In the early spring of 1979, I was a graduate student in early American literature at the University of Wisconsin-Madison. I was working on my dissertation, teaching part-time at the Federal Correctional Institution in Oxford, Wisconsin, and bartending several nights a week. I was busy.
I said, “I have a job.” To which he replied, “Maybe not.”
In that academic year I had sent out more than one hundred letters of application for teaching jobs, and in March I was lucky enough to be hired by Dickinson College as a tenure-track assistant professor of English. Jobs in my field were scarce; indeed, they remain scarce.
With my appointment letter in hand, I plowed ahead with my dissertation. Dickinson’s English department expected me to have completed my degree before I arrived. On the morning of March 28, a good friend called and asked if I’d been watching television. I was a bit taken aback and replied, probably somewhat testily, that I was not watching television because I needed to finish writing my dissertation. After all, I said, “I have a job.” To which he replied, “Maybe not.” It was not a good morning.
I’ve never watched The China Syndrome again.
Things got worse. That evening my wife and I went with friends for dinner and a movie. We saw The China Syndrome which had been released only three weeks earlier. You may recall that in the course of that film a distraught Jack Lemmon announced that if the nuclear reactor at which he worked melted down, it would “leave an area the size of the state of Pennsylvania permanently uninhabitable.” (Couldn’t they have said Montana?) To the best of my recollection, I’ve never watched The China Syndrome again.
I tried to concentrate on my research and writing, but TMI – and my job – loomed large. Finally I called the English department chair, Marcia Connor. I introduced myself and blurted out “Do I still have a job?” At virtually the same time, she said “Are you still coming?” Marcia said she thought central Pennsylvania – and my job – were safe. After all, she was confident enough to stay put. That was at least reassuring, but the news about TMI continued in the press and on television, and new questions about the plant’s safety seemed to crop up over and over again. In retrospect I’m pretty sure that I couldn’t talk about much else. I had a job, right? “Maybe not.”
“Better the devil you know than the devil you don’t”
The advice I received varied widely, from “don’t go anywhere near that place” to “Come on. It’ll be fine. Those guys must know what they’re doing.” The clincher for me came not from a nuclear engineer or safety expert but, interestingly, from the man selling me dog food at a local feed and grain store. (I mean, I was asking everybody what I should do!). He said, “Go. Those guys know they have a problem, and so they know they need to fix it. And they will. We’ve got a bunch of nuclear plants all around here, and we have no idea how they’re doing, if they’re actually safe. They could fail tomorrow for all we know.”
“Better the devil you know than the devil you don’t” is an oft-quoted cliché for a reason.
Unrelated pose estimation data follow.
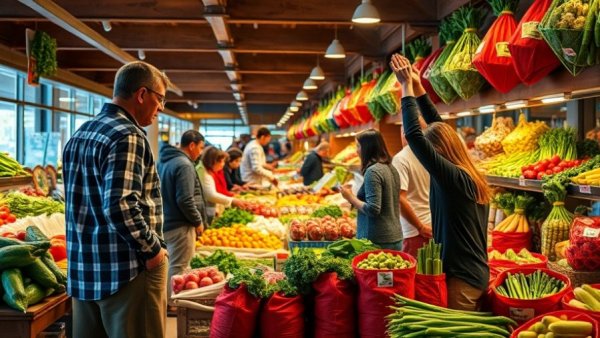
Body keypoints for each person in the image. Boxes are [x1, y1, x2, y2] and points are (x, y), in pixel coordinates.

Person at [62, 61, 169, 338]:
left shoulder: (81, 133)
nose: (161, 108)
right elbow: (121, 205)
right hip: (126, 273)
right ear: (142, 94)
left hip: (85, 271)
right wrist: (152, 251)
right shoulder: (129, 135)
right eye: (160, 99)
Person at [391, 53, 491, 311]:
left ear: (439, 153)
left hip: (463, 279)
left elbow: (414, 135)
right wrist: (418, 85)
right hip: (473, 272)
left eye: (431, 152)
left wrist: (405, 89)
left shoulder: (453, 178)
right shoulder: (464, 172)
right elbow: (439, 127)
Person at [157, 130, 207, 313]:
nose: (201, 153)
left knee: (171, 265)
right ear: (191, 145)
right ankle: (173, 304)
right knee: (179, 266)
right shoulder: (184, 164)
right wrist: (197, 221)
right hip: (180, 224)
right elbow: (185, 199)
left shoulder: (165, 161)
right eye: (200, 148)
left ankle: (169, 300)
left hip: (166, 220)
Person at [339, 129, 403, 250]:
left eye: (358, 146)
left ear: (367, 148)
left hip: (377, 240)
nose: (356, 150)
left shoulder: (373, 171)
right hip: (394, 236)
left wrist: (350, 197)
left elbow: (373, 209)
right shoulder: (390, 167)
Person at [392, 121, 433, 258]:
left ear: (405, 133)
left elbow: (399, 198)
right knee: (430, 275)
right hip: (433, 225)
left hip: (415, 229)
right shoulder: (432, 155)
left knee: (413, 275)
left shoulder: (401, 159)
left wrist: (420, 226)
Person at [197, 146, 246, 222]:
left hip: (208, 209)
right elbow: (211, 195)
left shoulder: (207, 170)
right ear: (213, 161)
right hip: (203, 211)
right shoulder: (204, 173)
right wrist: (232, 200)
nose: (223, 164)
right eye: (221, 161)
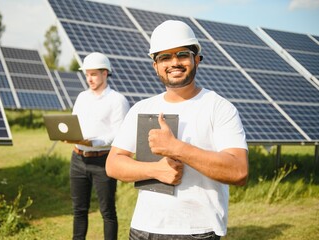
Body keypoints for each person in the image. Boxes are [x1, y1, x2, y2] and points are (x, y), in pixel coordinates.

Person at [106, 20, 249, 240]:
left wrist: (176, 148)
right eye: (164, 57)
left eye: (182, 54)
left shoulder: (219, 107)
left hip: (198, 231)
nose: (174, 62)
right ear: (155, 65)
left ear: (197, 59)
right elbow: (113, 164)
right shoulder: (141, 108)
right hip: (144, 229)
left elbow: (238, 171)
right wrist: (155, 170)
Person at [69, 52, 130, 240]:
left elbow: (119, 133)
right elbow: (74, 123)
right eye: (87, 74)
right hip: (77, 159)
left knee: (107, 211)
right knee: (79, 210)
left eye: (94, 74)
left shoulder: (118, 100)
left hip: (103, 161)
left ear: (105, 73)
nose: (89, 79)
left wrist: (94, 142)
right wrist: (68, 135)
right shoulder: (81, 97)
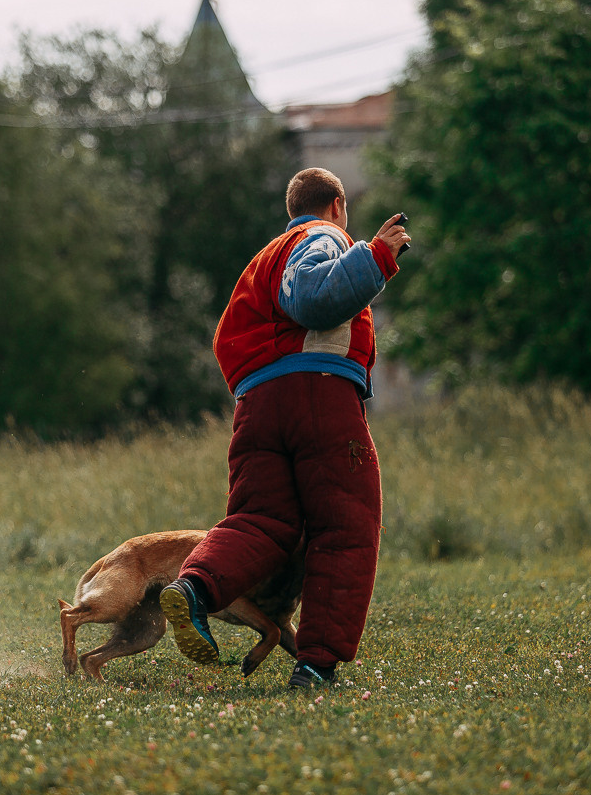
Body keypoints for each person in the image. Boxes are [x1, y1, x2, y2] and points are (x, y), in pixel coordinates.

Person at [160, 167, 410, 689]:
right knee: (346, 526)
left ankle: (193, 590)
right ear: (337, 205)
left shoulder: (260, 262)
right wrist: (377, 255)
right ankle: (316, 664)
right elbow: (313, 297)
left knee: (259, 520)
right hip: (317, 395)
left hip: (256, 406)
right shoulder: (320, 235)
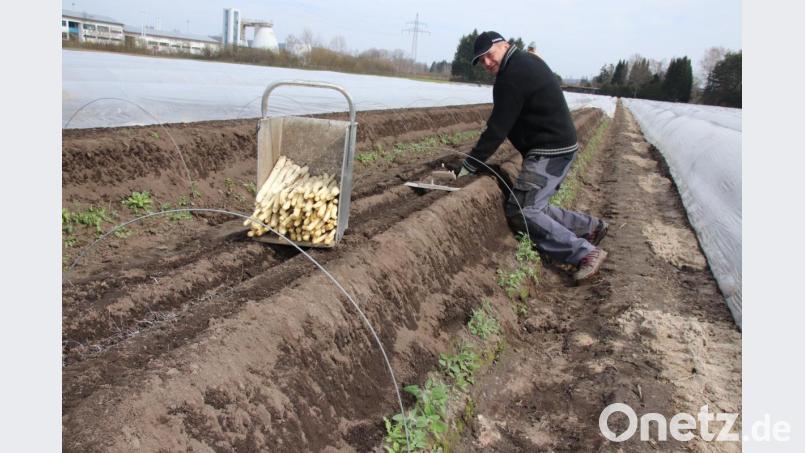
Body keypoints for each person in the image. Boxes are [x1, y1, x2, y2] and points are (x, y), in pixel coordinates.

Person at [455, 31, 608, 282]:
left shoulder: (512, 76)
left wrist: (469, 165)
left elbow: (497, 129)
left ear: (503, 46)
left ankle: (585, 253)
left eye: (489, 56)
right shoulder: (524, 62)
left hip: (550, 150)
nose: (487, 63)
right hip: (557, 145)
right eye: (481, 61)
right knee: (536, 206)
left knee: (523, 210)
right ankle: (590, 228)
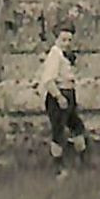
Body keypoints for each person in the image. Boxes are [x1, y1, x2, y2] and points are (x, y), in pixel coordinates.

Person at [38, 27, 87, 171]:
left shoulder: (65, 55)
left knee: (77, 126)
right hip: (58, 96)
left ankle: (83, 161)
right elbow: (48, 80)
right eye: (63, 40)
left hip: (68, 94)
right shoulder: (55, 55)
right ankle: (58, 167)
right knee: (58, 131)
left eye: (69, 40)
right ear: (56, 39)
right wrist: (59, 97)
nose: (67, 43)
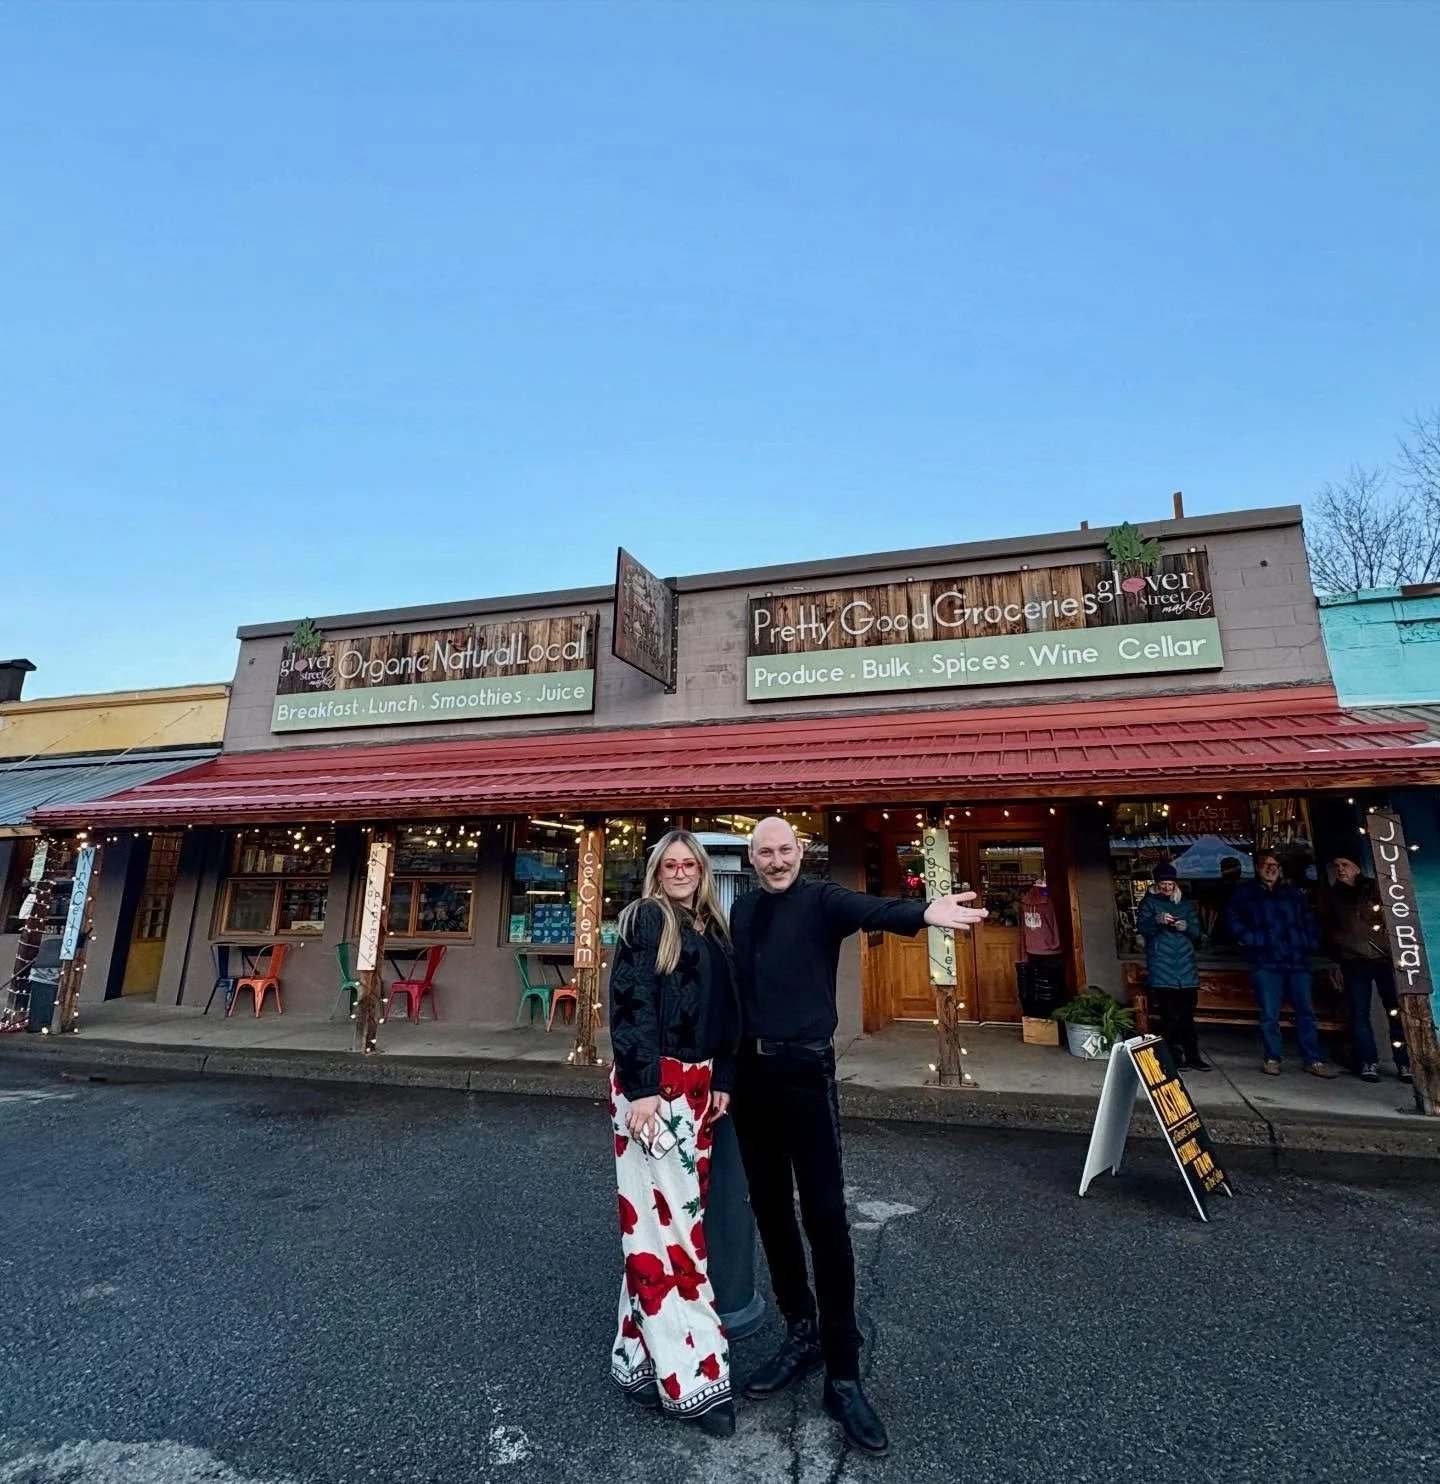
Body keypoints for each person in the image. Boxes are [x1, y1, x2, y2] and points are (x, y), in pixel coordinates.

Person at [729, 816, 987, 1456]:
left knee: (824, 1218)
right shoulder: (742, 914)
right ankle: (801, 1330)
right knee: (770, 1211)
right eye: (765, 852)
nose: (776, 859)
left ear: (800, 851)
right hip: (750, 1079)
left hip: (805, 1074)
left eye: (785, 848)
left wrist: (926, 911)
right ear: (752, 858)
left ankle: (843, 1372)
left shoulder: (821, 899)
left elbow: (873, 907)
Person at [606, 830, 742, 1437]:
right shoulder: (644, 919)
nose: (681, 871)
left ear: (702, 871)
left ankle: (635, 1357)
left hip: (697, 1086)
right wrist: (639, 1090)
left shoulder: (710, 926)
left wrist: (722, 1077)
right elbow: (629, 1002)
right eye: (671, 863)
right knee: (671, 1233)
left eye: (690, 863)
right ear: (656, 870)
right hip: (652, 1090)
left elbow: (727, 1011)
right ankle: (691, 1375)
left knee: (666, 1225)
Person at [1226, 851, 1337, 1078]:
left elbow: (1309, 919)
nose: (1271, 868)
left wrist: (1309, 942)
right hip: (1266, 959)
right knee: (1269, 1013)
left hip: (1296, 959)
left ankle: (1313, 1059)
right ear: (1257, 868)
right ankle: (1272, 1057)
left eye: (1274, 864)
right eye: (1266, 864)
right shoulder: (1246, 894)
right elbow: (1233, 920)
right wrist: (1252, 939)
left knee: (1305, 1012)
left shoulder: (1292, 893)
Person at [1319, 855, 1412, 1084]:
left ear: (1357, 867)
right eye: (1337, 865)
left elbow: (1394, 916)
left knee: (1395, 1010)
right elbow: (1325, 925)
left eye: (1345, 865)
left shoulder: (1374, 888)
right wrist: (1339, 946)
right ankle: (1368, 1061)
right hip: (1353, 960)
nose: (1340, 869)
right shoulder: (1332, 895)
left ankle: (1404, 1062)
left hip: (1382, 959)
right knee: (1359, 1013)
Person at [1136, 861, 1210, 1071]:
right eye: (1163, 884)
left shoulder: (1184, 904)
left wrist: (1185, 926)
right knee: (1169, 1016)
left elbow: (1197, 932)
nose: (1167, 887)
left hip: (1185, 966)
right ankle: (1175, 1056)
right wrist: (1158, 920)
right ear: (1157, 884)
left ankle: (1193, 1055)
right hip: (1162, 966)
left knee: (1187, 1014)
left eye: (1170, 883)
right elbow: (1142, 928)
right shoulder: (1149, 903)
My wife and I moved to Carlisle in August, 1979, and except for time spent directing Dickinson’s abroad program at the University of East Anglia in Norwich, England, didn’t leave. I worked at Dickinson for 38 years. Though my wife and I are now both retired, we’re still in Carlisle. We’re sometimes asked if we’re planning to move away, and we hem and haw and bat the question away. Better the community you know that the one you don’t.